Wednesday, February 8, 2012
Friday, February 3, 2012
Reading Lamm's "The Jewish Way in Love & Marriage"..I came up with the following:
1.) "The dowry is distinct from property or possessions that the bride owns and continues to own privately throughout marriage...The bride's private property, called nikhsei melog, is given outright to the bride, the husband enjoying only the "fruit" (usufruct) during marriage. It is not part of the dowry and is not included in the ketubah."
So..the dowry doesn't include everything I have or have bought before the wedding? This 'private property' (which = what, exactly?) is given to me, which the husband enjoys throughout the marriage.
2.) What does 100 pieces of Silver = today? What about 200 pieces of Silver? Why not just a solid bar of Gold? Or a set amount of money? What happens if a Hungarian marries an Italian? Do they pay in one or both currencies? Or US dollars?
3.) ("This ketubah de'irkhesa is required, even today, for everyone who has misplaced or lost the original ketubah.")
Can you have 2 Ketubas? Like, have one framed at home, and then a duplicate in a safety deposit box, just in case the one at home gets destroyed?
4.) How complicated IS a Ketubah for converts? "The ketubah is a very complicated document, especially for widows, converts, and divorcees." Why? How so?
4A.) Perhaps because they get paid a different amount of money than never-married virgins?

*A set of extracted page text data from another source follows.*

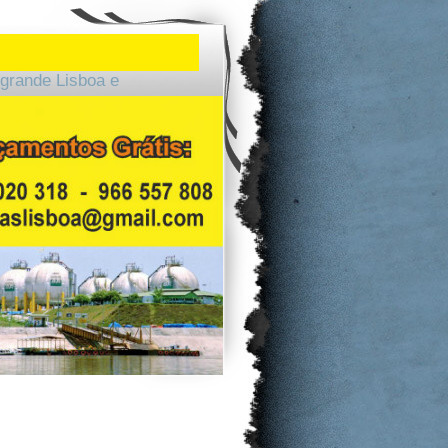
grande Lisboa e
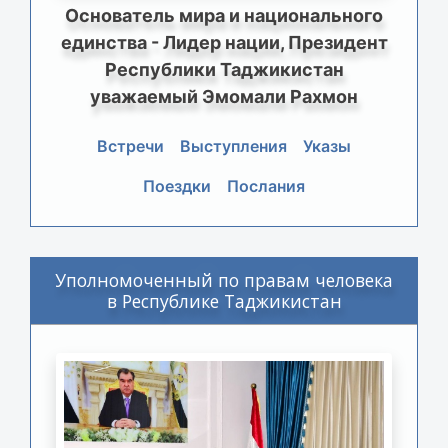
Основатель мира и национального
единства - Лидер нации, Президент
Республики Таджикистан
уважаемый Эмомали Рахмон
Встречи
Выступления
Указы
Поездки
Послания
Уполномоченный по правам человека
в Республике Таджикистан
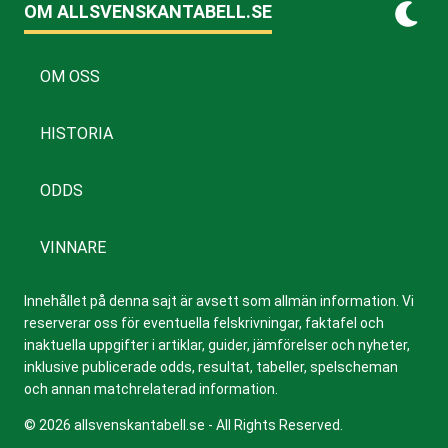
OM ALLSVENSKANTABELL.SE
OM OSS
HISTORIA
ODDS
VINNARE
Innehållet på denna sajt är avsett som allmän information. Vi
reserverar oss för eventuella felskrivningar, faktafel och
inaktuella uppgifter i artiklar, guider, jämförelser och nyheter,
inklusive publicerade odds, resultat, tabeller, spelscheman
och annan matchrelaterad information.
© 2026 allsvenskantabell.se - All Rights Reserved.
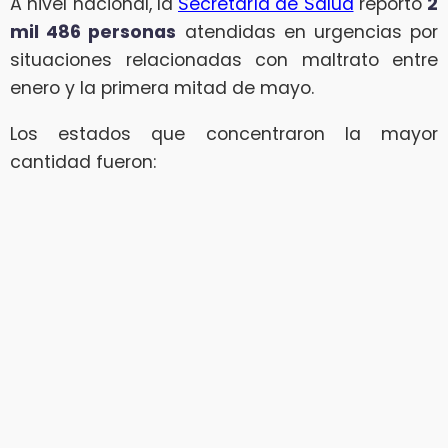
A nivel nacional, la
Secretaría de Salud
reportó
2
mil 486 personas
atendidas en urgencias por
situaciones relacionadas con maltrato entre
enero y la primera mitad de mayo.
Los estados que concentraron la mayor
cantidad fueron:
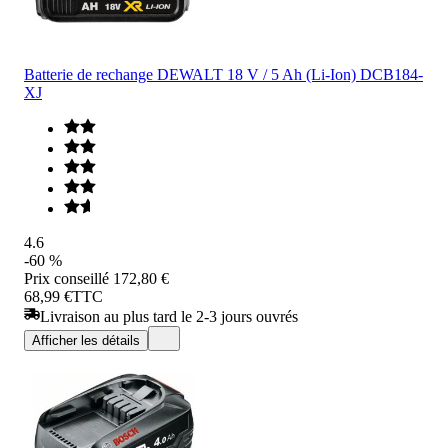
Batterie de rechange DEWALT 18 V / 5 Ah (Li-Ion) DCB184-
XJ
4.6
-60 %
Prix conseillé
172,80 €
68,99 €
TTC
Livraison au plus tard le 2-3 jours ouvrés
Afficher les détails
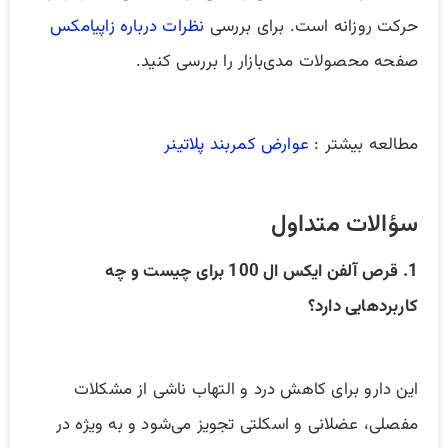
حرکت روزانه است. برای بررسی
نظرات درباره زاپیامکس
صفحه محصولات مدی‌بازار را بررسی کنید.
مطالعه بیشتر :
عوارض کمربند پلاتینر
سؤالات متداول
1. قرص آلفن ایکس ال 100 برای چیست و چه
کاربردهایی دارد؟
این دارو برای کاهش درد و التهاب ناشی از مشکلات
مفصلی، عضلانی و اسکلتی تجویز می‌شود و به ویژه در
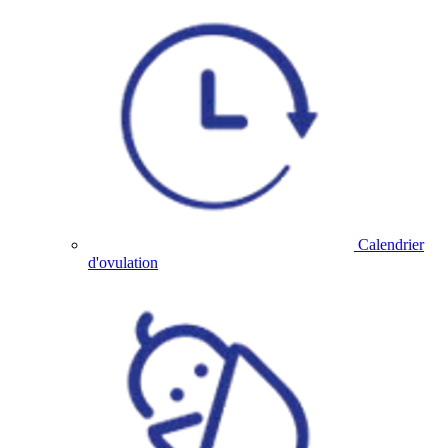
Calendrier
d'ovulation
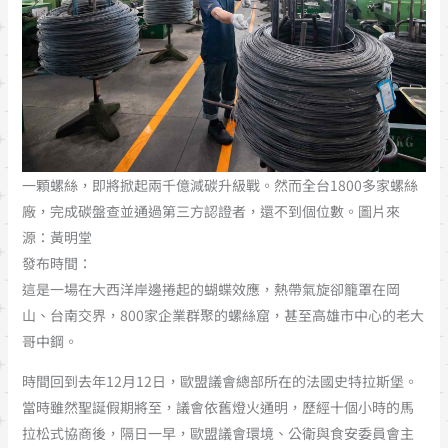
一顆螺絲，即將掀起兩千億減碳升級戰。然而全台1800多家螺絲
廠，完成碳盤查並通過第三方認證者，還不到個位數。圖片來
源：黃明堂
發布時間：
這是一場在大西洋岸邊捲起的蝴蝶效應，熱帶氣旋卻籠罩在岡
山、台南交界，800家企業群聚的螺絲窟，甚至高雄市中心的老大
哥中鋼。
時間回到去年12月12日，歐盟議會總部所在的法國史特拉斯堡。
當時雖然聖誕假期將至，議會依舊燈火通明，歷經十個小時的馬
拉松式協商後，隔日一早，歐盟議會環境、公衛與食安委員會主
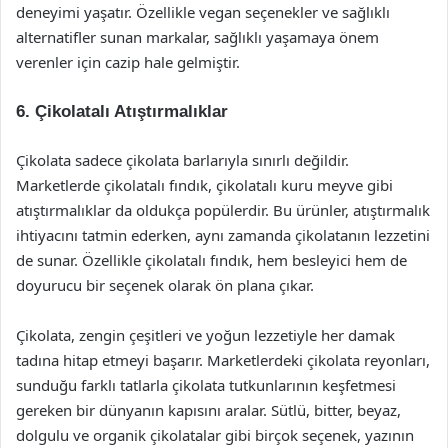
deneyimi yaşatır. Özellikle vegan seçenekler ve sağlıklı
alternatifler sunan markalar, sağlıklı yaşamaya önem
verenler için cazip hale gelmiştir.
6. Çikolatalı Atıştırmalıklar
Çikolata sadece çikolata barlarıyla sınırlı değildir.
Marketlerde çikolatalı fındık, çikolatalı kuru meyve gibi
atıştırmalıklar da oldukça popülerdir. Bu ürünler, atıştırmalık
ihtiyacını tatmin ederken, aynı zamanda çikolatanın lezzetini
de sunar. Özellikle çikolatalı fındık, hem besleyici hem de
doyurucu bir seçenek olarak ön plana çıkar.
Çikolata, zengin çeşitleri ve yoğun lezzetiyle her damak
tadına hitap etmeyi başarır. Marketlerdeki çikolata reyonları,
sunduğu farklı tatlarla çikolata tutkunlarının keşfetmesi
gereken bir dünyanın kapısını aralar. Sütlü, bitter, beyaz,
dolgulu ve organik çikolatalar gibi birçok seçenek, yazının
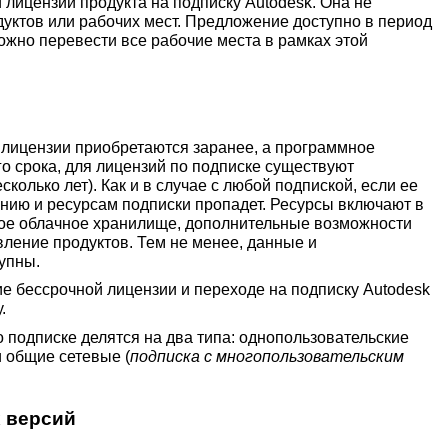
 лицензии продукта на подписку Autodesk. Она не
дуктов или рабочих мест. Предложение доступно в период
ожно перевести все рабочие места в рамках этой
х лицензии приобретаются заранее, а программное
о срока, для лицензий по подписке существуют
колько лет). Как и в случае с любой подпиской, если ее
ению и ресурсам подписки пропадет. Ресурсы включают в
ое облачное хранилище, дополнительные возможности
вление продуктов. Тем не менее, данные и
упны.
ние бессрочной лицензии и переходе на подписку Autodesk
.
 подписке делятся на два типа: однопользовательские
и общие сетевые (
подписка с многопользовательским
 версий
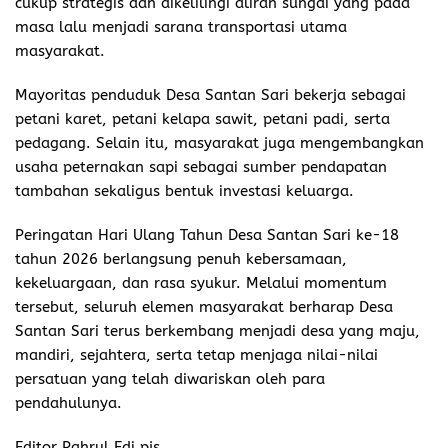
cukup strategis dan dikelilingi aliran sungai yang pada
masa lalu menjadi sarana transportasi utama
masyarakat.
Mayoritas penduduk Desa Santan Sari bekerja sebagai
petani karet, petani kelapa sawit, petani padi, serta
pedagang. Selain itu, masyarakat juga mengembangkan
usaha peternakan sapi sebagai sumber pendapatan
tambahan sekaligus bentuk investasi keluarga.
Peringatan Hari Ulang Tahun Desa Santan Sari ke-18
tahun 2026 berlangsung penuh kebersamaan,
kekeluargaan, dan rasa syukur. Melalui momentum
tersebut, seluruh elemen masyarakat berharap Desa
Santan Sari terus berkembang menjadi desa yang maju,
mandiri, sejahtera, serta tetap menjaga nilai-nilai
persatuan yang telah diwariskan oleh para
pendahulunya.
Editor Pahrul Edi pjs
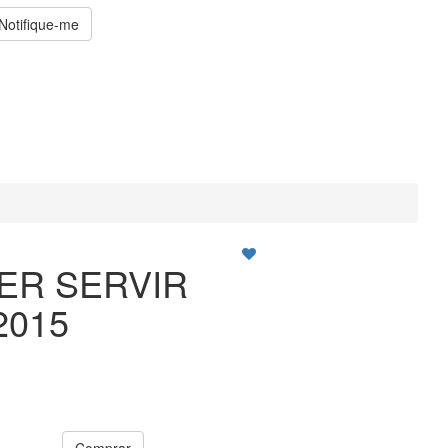
Notifique-me
ER SERVIR
2015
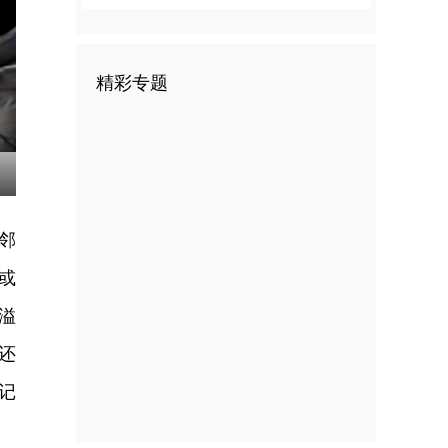
精彩专题
nter
ullscreen
邻
或
溢
还
记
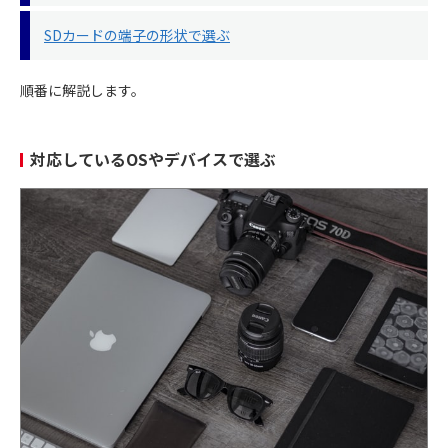
SDカードの端子の形状で選ぶ
順番に解説します。
対応しているOSやデバイスで選ぶ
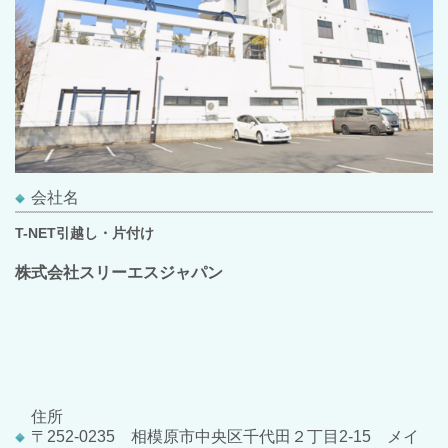
会社名
T-NET引越し・片付け
株式会社スリーエスジャパン
住所
〒252-0235 相模原市中央区千代田２丁目2-15 メイ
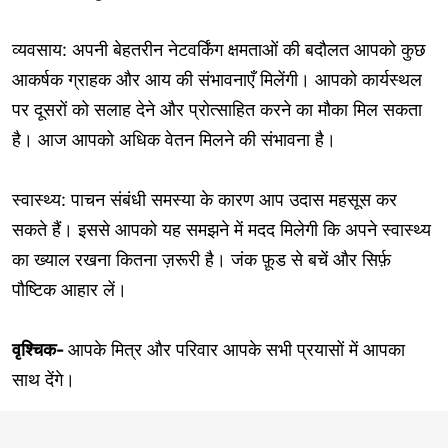
व्यवसाय: अपनी बेहतरीन नेटवर्किंग क्षमताओं की बदौलत आपको कुछ
आकर्षक ग्राहक और आय की संभावनाएँ मिलेंगी। आपको कार्यस्थल
पर दूसरों को सलाह देने और प्रोत्साहित करने का मौका मिल सकता
है। आज आपको अधिक वेतन मिलने की संभावना है।
स्वास्थ्य: पाचन संबंधी समस्या के कारण आप उदास महसूस कर
सकते हैं। इससे आपको यह समझने में मदद मिलेगी कि अपने स्वास्थ्य
का ख्याल रखना कितना ज़रूरी है। जंक फ़ूड से बचें और सिर्फ़
पौष्टिक आहार लें।
वृश्चिक-
आपके मित्र और परिवार आपके सभी प्रयासों में आपका
साथ देंगे।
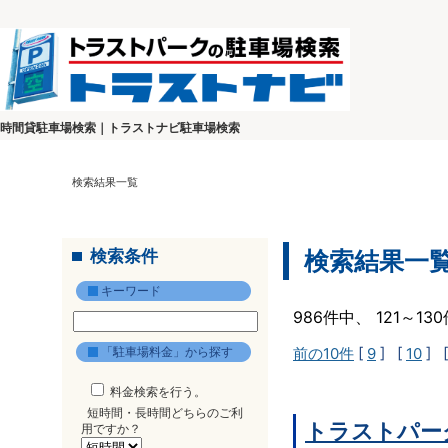
時間貸駐車場検索｜トラストナビ駐車場検索
検索結果一覧
検索条件
検索結果一
キーワード
986件中、 121～1
「駐車場料金」から探す
前の10件
[
9
] [
10
] 
料金検索を行う。
短時間・長時間どちらのご利
トラストパー
用ですか？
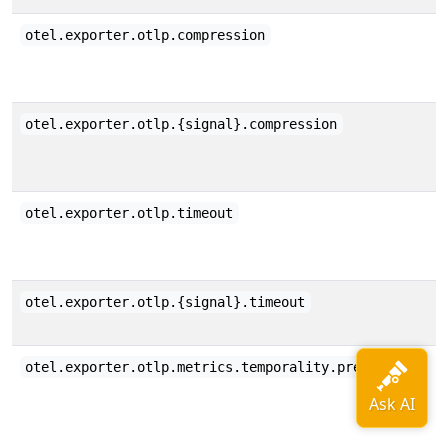
otel.exporter.otlp.compression
otel.exporter.otlp.{signal}.compression
otel.exporter.otlp.timeout
otel.exporter.otlp.{signal}.timeout
otel.exporter.otlp.metrics.temporality.preference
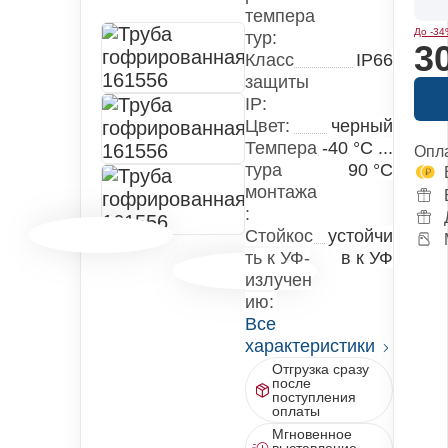
темпера
До -34
тур:
3
Класс
IP66
защиты
IP:
Цвет:
черный
Темпера
-40 °С ...
Опл
тура
90 °С
монтажа
:
Стойкос
устойчи
ть к УФ-
в к УФ
излучен
ию:
Все
характеристики
Отгрузка сразу
после
поступления
оплаты
Мгновенное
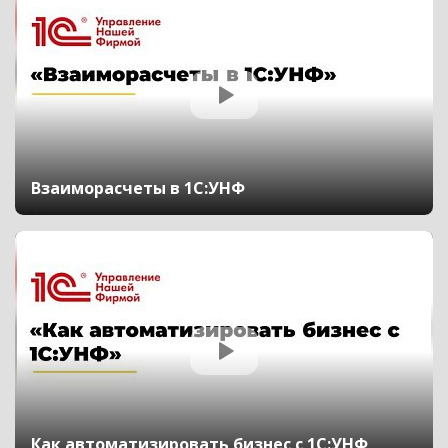
Взаиморасчеты в 1С:УНФ
Как автоматизировать бизнес с 1С:УНФ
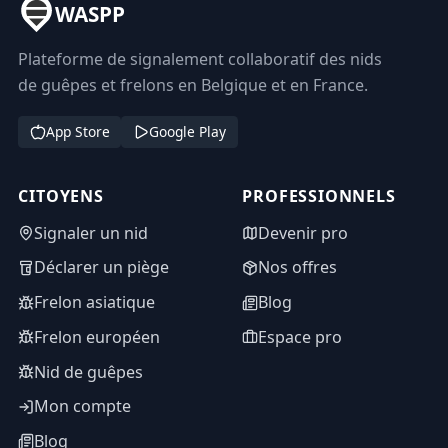
WASPP
Plateforme de signalement collaboratif des nids
de guêpes et frelons en Belgique et en France.
App Store
Google Play
CITOYENS
PROFESSIONNELS
Signaler un nid
Devenir pro
Déclarer un piège
Nos offres
Frelon asiatique
Blog
Frelon européen
Espace pro
Nid de guêpes
Mon compte
Blog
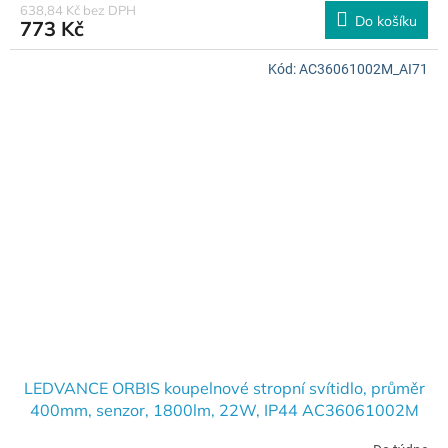
638,84 Kč bez DPH
Do košíku
773 Kč
Kód:
AC36061002M_AI71
LEDVANCE ORBIS koupelnové stropní svítidlo, průměr
400mm, senzor, 1800lm, 22W, IP44 AC36061002M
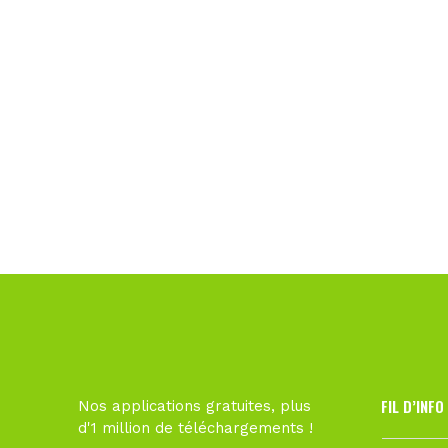
FIL D’INFO
Nos applications gratuites, plus
d'1 million de téléchargements !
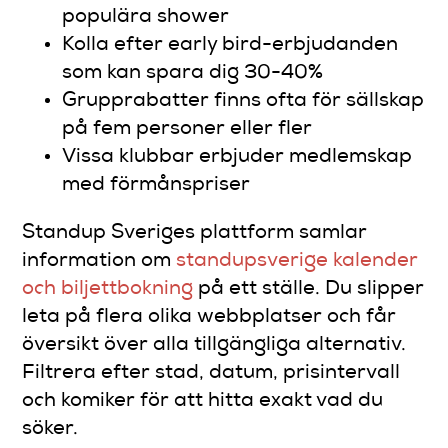
populära shower
Kolla efter early bird-erbjudanden
som kan spara dig 30-40%
Grupprabatter finns ofta för sällskap
på fem personer eller fler
Vissa klubbar erbjuder medlemskap
med förmånspriser
Standup Sveriges plattform samlar
information om
standupsverige kalender
och biljettbokning
på ett ställe. Du slipper
leta på flera olika webbplatser och får
översikt över alla tillgängliga alternativ.
Filtrera efter stad, datum, prisintervall
och komiker för att hitta exakt vad du
söker.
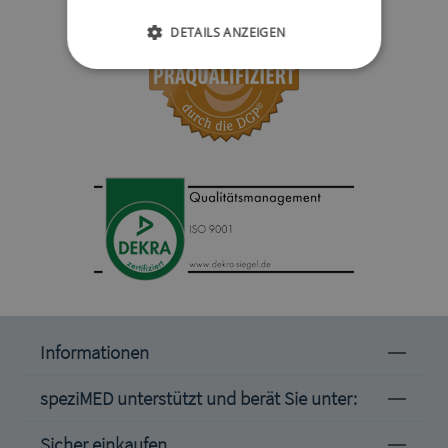
DETAILS ANZEIGEN
Informationen
speziMED unterstützt und berät Sie unter:
Sicher einkaufen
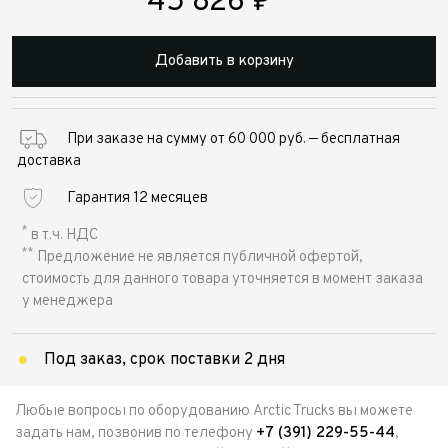
45 826
₽
Добавить в корзину
При заказе на сумму от 60 000 руб. — бесплатная
доставка
Гарантия 12 месяцев
*
в т.ч. НДС
**
Предложение не является публичной офертой,
стоимость для данного товара уточняется в момент заказа
у менеджера
Под заказ, срок поставки 2 дня
Любые вопросы по оборудованию Arctic Trucks вы можете
задать нам, позвонив по телефону
+7 (391) 229-55-44
,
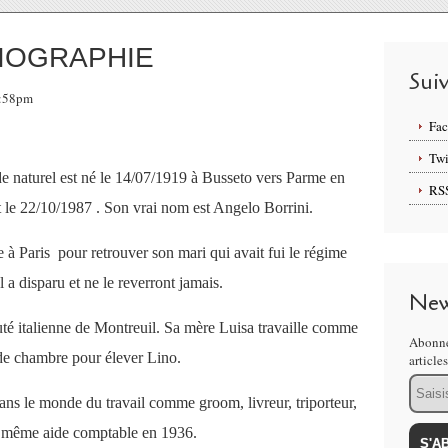
BIOGRAPHIE
Sui
1:58pm
Fa
Twi
de naturel est né le 14/07/1919 à Busseto vers Parme en
RS
nt le 22/10/1987 . Son vrai nom est Angelo Borrini.
 à Paris pour retrouver son mari qui avait fui le régime
l a disparu et ne le reverront jamais.
New
uté italienne de Montreuil. Sa mère Luisa travaille comme
Abonne
e chambre pour élever Lino.
article
Email
s le monde du travail comme groom, livreur, triporteur,
t même aide comptable en 1936.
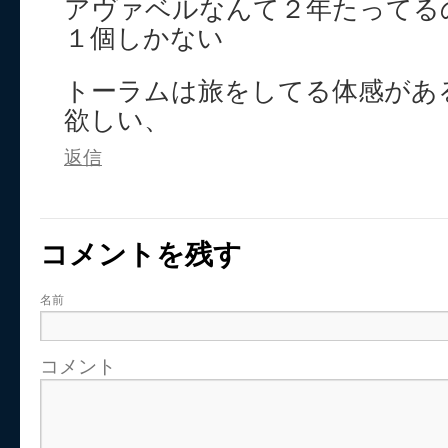
アヴァベルなんて２年たってる
１個しかない
トーラムは旅をしてる体感があ
欲しい、
返信
コメントを残す
名前
コメント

4B.) Converts are considered to be non-virgins, because it is assumed by the Gemara that they had sexual intercourse during their time as non-Jews. And the law is stuck like that. That is why converts cannot marry kohanim. Why does Halacha assume that all converts have had sex?
"trust the alleged parentage of a convert" - If I said my mother's Jewish I wouldn 't be converting. Why would something like that be lied about?
A friend's response to that:
The Talmud indeed says that if a person admits to something we would not have known otherwise, then we trust them, because they could have just lied. For example, the Talmud says, if a woman tells us that she WAS married BUT got divorced, then we trust her that her divorce is kosher, without proof, because she could have just lied and told us she has never been married. The Talmud's logic is, if you trust the person on one count, you must trust them completely, and if you do not trust them, then you must completely not trust them. So I wonder, why cannot we say that here? I.e., either we trust you when you tell us your mother is not Jewish, and so we should also trust you when you say you're virgin, or else, if we do not trust you about your virginity, then we should not trust you when you tell us about your mother.
either you lie about everything, or you tell the truth about everything. We either trust you or we don't. Either we trust you about both your mother and your virginity, or we distrust you about
both. We cannot pick and choose. Either you are telling the truth both when you say your mother is a gentile and that you are a virgin, or else you are lying about both. So I'm not sure why we do NOT say that, about converts, vis a vis virginity and marrying kohanim.
Today, You can’t even determine who is and is not a virgin.
Why does it matter if the woman is one or not? I can see why it mattered in ancient times, but today, there seems to be no reason.
5.) What about secular wedding ceremony traditions (father-daughter dance) - can they be incorporated somehow into a Jewish wedding? It's my dad, after all. And MUST my wedding dress be white? What's if it's slightly not?
6.) What is the difference between ha-adam and ha-adama (aside from one being a bracha)?
Before, says the rabbi. But after talking about it with a friend, I think I'll have a few friends over after the 3 weeks; maybe order Italian for it, or maybe just go to the restaurant, despite it being across town! :-)
If my birthday is within the 3 weeks, how can I celebrate?
Which brings me to questions about the 3 weeks:
-not allowed to shave.
I work in an office, wear stockings every day, and can't NOT shave. I'm not going to wear opaque black stockings for pretty much the entirety of July, I'm sorry. And as I don't wear trousers, not shaving is not negotiable.
and one about the 9 Days:
-refrain from wearing newly laundered garments, or laundering any clothes.
I can do all my laundry before the 9 days start, so I'll have clothes for work before and after.
I find this ridiculous! I can see why it mattered in ancient times, but today... no. Emailing about this with a friend, he said it's "awfully forward and brazen of me to say" that I haven't had sex. Wouldn't it be *more* so to say I have?
I mentioned this whole thing to the Mora d'Asra this week, one I'm comfortable around, and he said that that's another thing to let a Shadchan know (whenever I get to that point, that is). Just because someone is a BT, or a Convert, doesn't meant they've had the same experiences. As he put it, 'a party boy who found G-d after throwing up who knows how much liquor,' probably isn't going to be a match for a bookworm who hung out in the library.
He actually knows a guy like me, and whenever I'm done with this process, depending on the guy's age, academic background, and level of attraction, I'd be interested.